** Start of TEXT EXCERPT **

Use SQL to implement machine learning prediction - AnalyticDB

Run a complete machine learning pipeline — data preparation, model training, evaluation, and prediction — directly in AnalyticDB for MySQL using SQL, without leaving your database environment.

This guide walks through deploying a behavior sequence transformer (BST) model to classify user behavior sequences. The BST model accepts a sequence of behavior event IDs as input and returns a binary classification result (0 or 1).

How it works

All ML jobs in AnalyticDB for MySQL use two types of resource groups:

AI resource group: manages GPU resources for compute-intensive operations such as model training and inference.
General resource group: handles regular SQL queries, such as generating training data and running prediction functions.

When you submit an ML-related SQL statement, it is first processed by the general resource group. If the statement requires AI compute, it is automatically forwarded to the associated AI resource group.

The full workflow spans five steps:

-- Step 1: Set up resource groups (one-time console setup)

-- Step 2: (Optional) Transform raw data into the required format

-- Step 3: Create and train a model
/*+resource_group=itrain*/
CREATE MODEL bstdemo.bst
OPTIONS (
  model_type='bst_classification',
  feature_cols=(event_list),
  target_cols=(target),
  hyperparameters = (
    use_best_ckpt = 'False',
    early_stopping_patience='0'
  )
)
AS SELECT event_list, target FROM bstdemo.adb;

-- Step 4: Evaluate the model
/*resource_group=rg1*/
EVALUATE MODEL bstdemo.bst
OPTIONS (
  feature_cols=(event_list),
  target_cols=(target),
)
AS SELECT event_list, target FROM bstdemo.adb01;

-- Step 5: Run predictions
SELECT ML_PREDICT('bstdemo.bst', event_list) FROM bstdemo.adb02;

Use cases

BST models are suited for scenarios where you need to analyze sequential user behavior patterns to predict outcomes or provide personalized recommendations:

Gaming: Capture long-term dependencies between player actions (login, accept task, fight, recharge) to predict behavior categories such as churn risk or purchase likelihood.
E-commerce: Analyze browsing and purchase sequences to recommend products or predict conversion.

About the BST model

The BST model processes behavior sequence data. It accepts a sequence of behavior event IDs in string format and returns 0 or 1 as the classification result.

** End of TEXT EXCERPT **
** Start of DATA BLOCK **

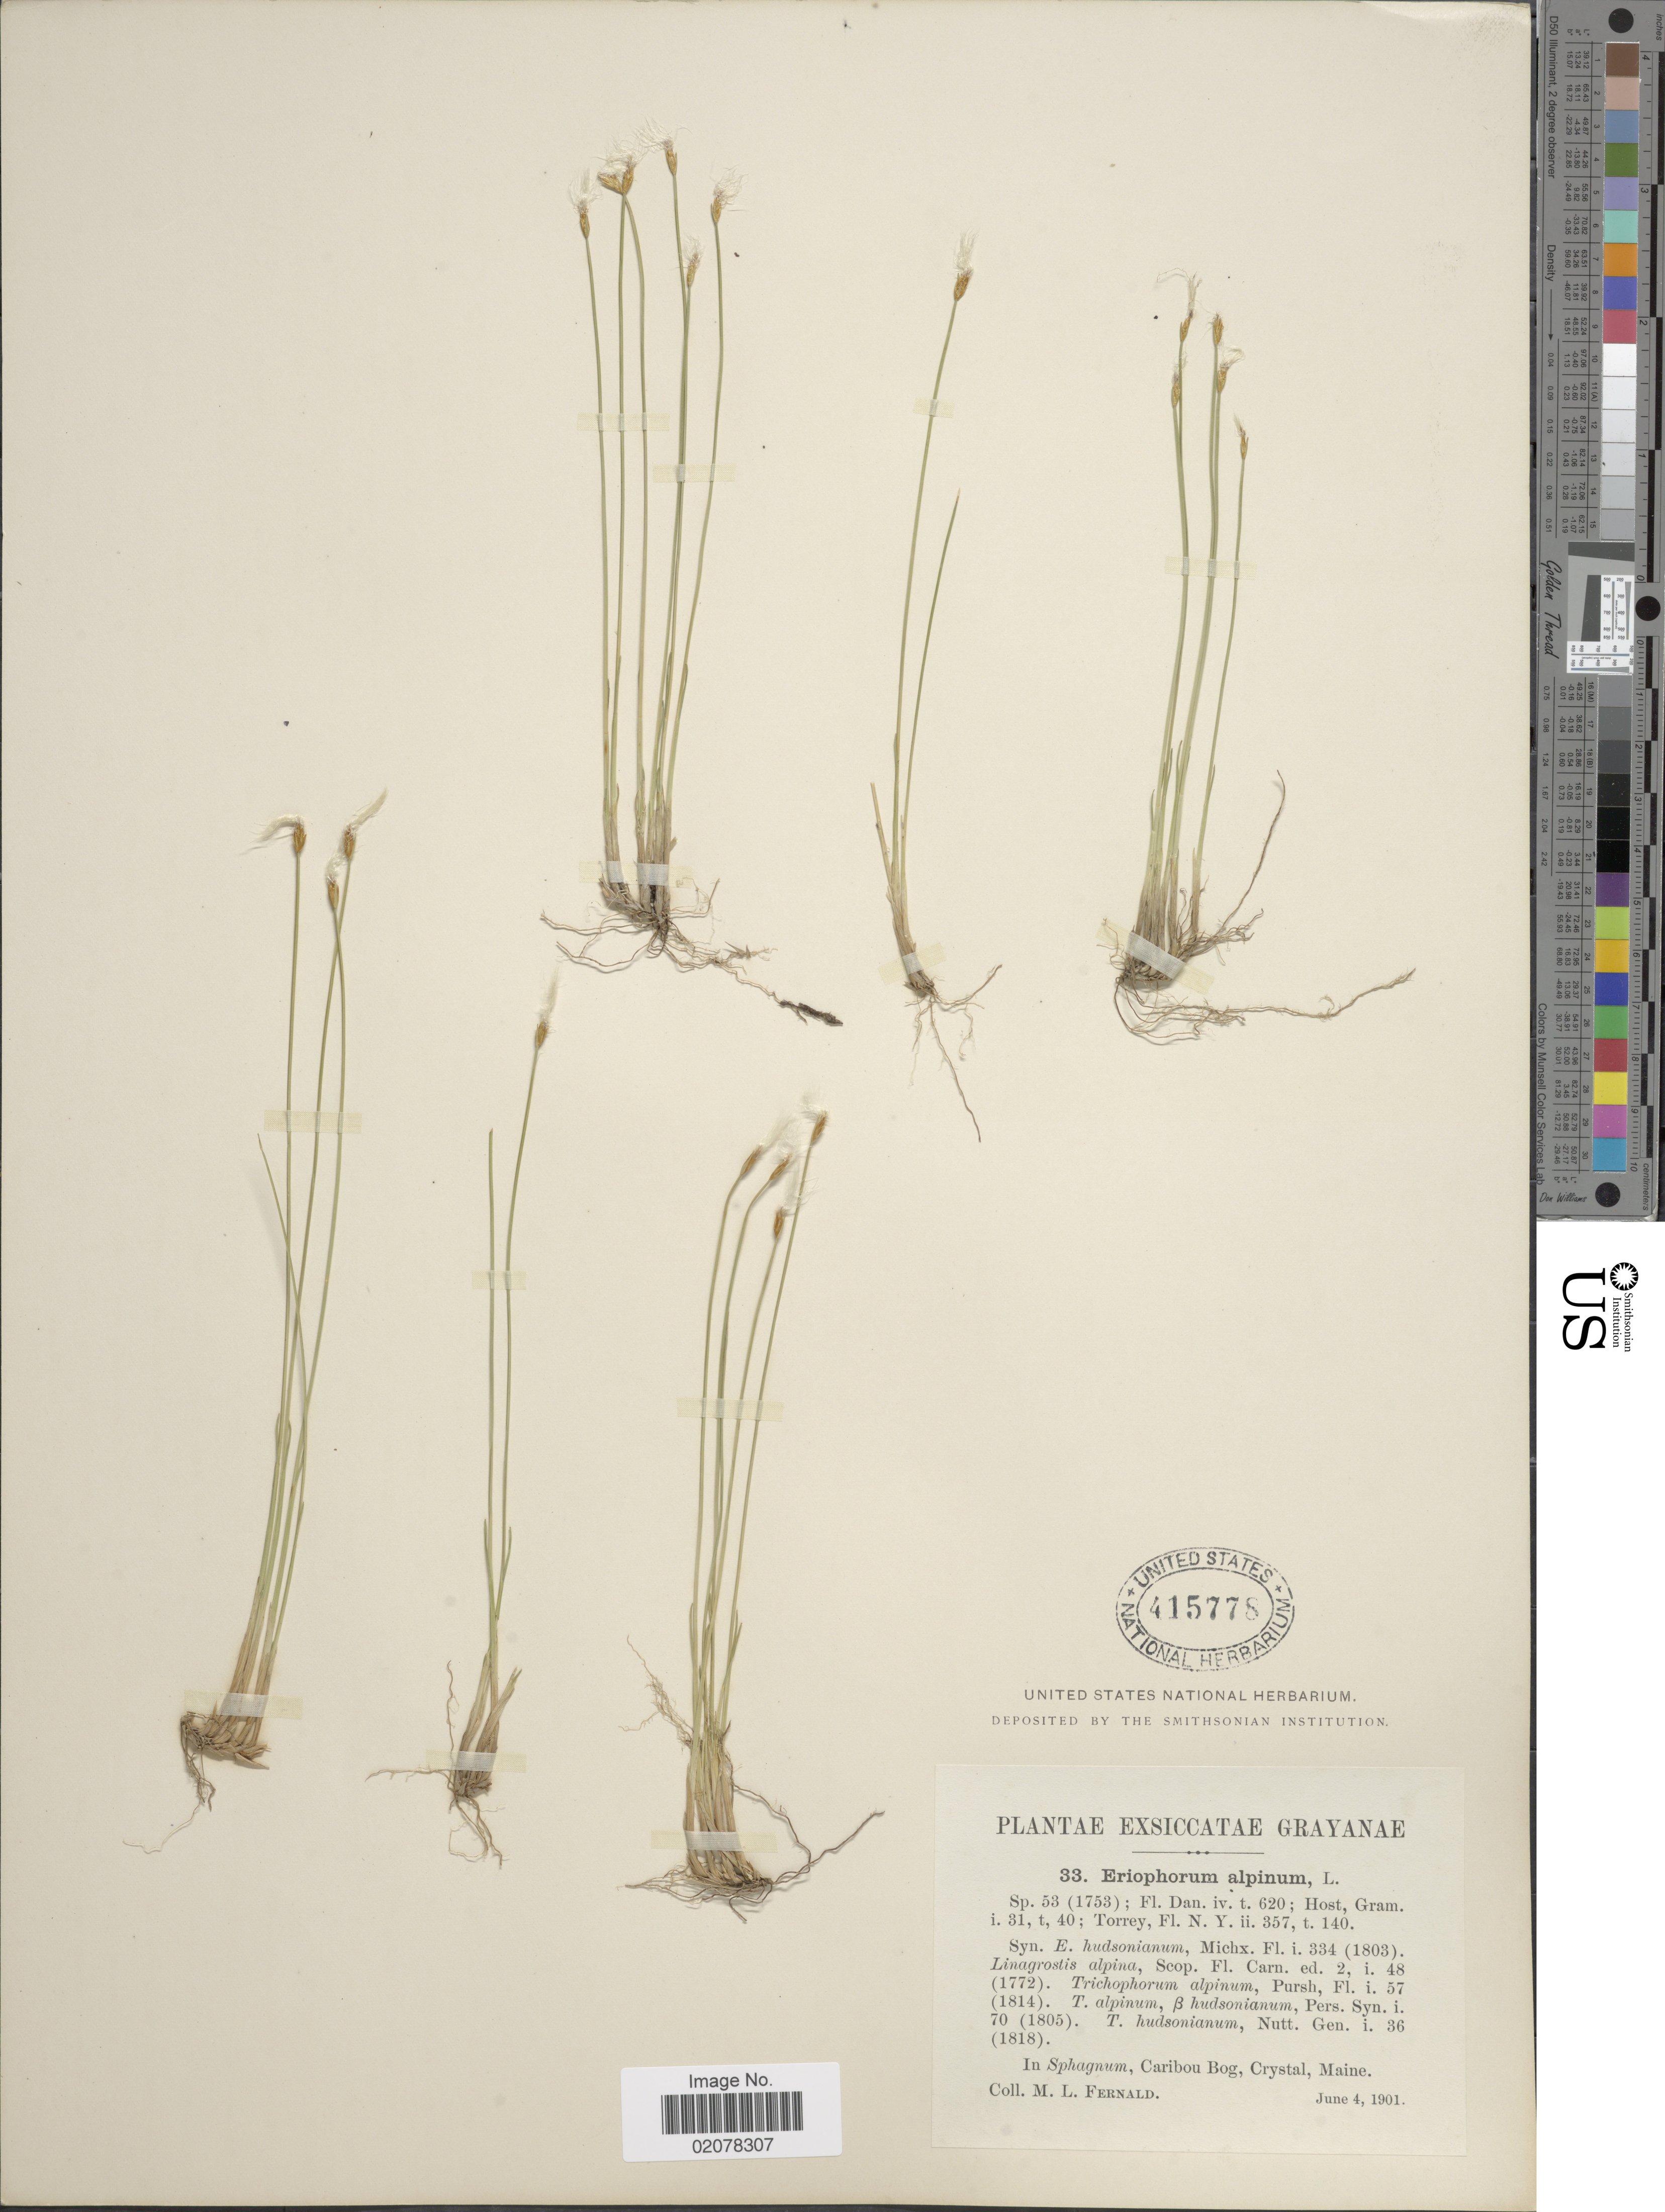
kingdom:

** End of DATA BLOCK **

• **STATED EXERCISE**:
Summarize the AnalyticDB guide in two sentences. The data stand apart from the AnalyticDB guide and are separate material.

• **RESPONSE BELOW**:
The guide shows how to run a complete machine learning pipeline of data preparation, model training, evaluation, and prediction in AnalyticDB for MySQL using SQL, deploying a BST model that takes a sequence of behavior event IDs and returns 0 or 1. ML-related SQL statements are first processed by a general resource group and are forwarded automatically to an AI resource group, which manages GPU resources, when they require AI compute.